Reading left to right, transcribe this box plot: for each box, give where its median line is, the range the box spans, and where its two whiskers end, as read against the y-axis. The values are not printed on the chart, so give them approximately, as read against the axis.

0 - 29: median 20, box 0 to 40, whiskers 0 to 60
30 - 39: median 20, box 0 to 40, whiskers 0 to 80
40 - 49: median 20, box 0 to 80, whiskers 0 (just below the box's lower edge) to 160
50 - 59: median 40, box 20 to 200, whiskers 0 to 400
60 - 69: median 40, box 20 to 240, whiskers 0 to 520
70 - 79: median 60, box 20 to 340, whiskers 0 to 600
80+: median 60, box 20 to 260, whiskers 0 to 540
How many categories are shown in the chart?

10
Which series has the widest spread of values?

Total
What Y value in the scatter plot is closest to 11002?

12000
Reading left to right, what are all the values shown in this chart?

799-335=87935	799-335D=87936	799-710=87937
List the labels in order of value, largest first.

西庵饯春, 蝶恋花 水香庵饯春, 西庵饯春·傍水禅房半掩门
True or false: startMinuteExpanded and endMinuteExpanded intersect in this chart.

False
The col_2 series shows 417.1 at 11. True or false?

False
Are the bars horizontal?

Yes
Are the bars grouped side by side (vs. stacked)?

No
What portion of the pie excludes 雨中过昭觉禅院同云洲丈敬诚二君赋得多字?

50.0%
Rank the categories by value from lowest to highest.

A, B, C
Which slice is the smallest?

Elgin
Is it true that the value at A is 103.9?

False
* * *
Exercise brief: Count the lines of the material above that contain the string "bars", matching case exactly. What is that number? Reply with the number alone.

Result below: 2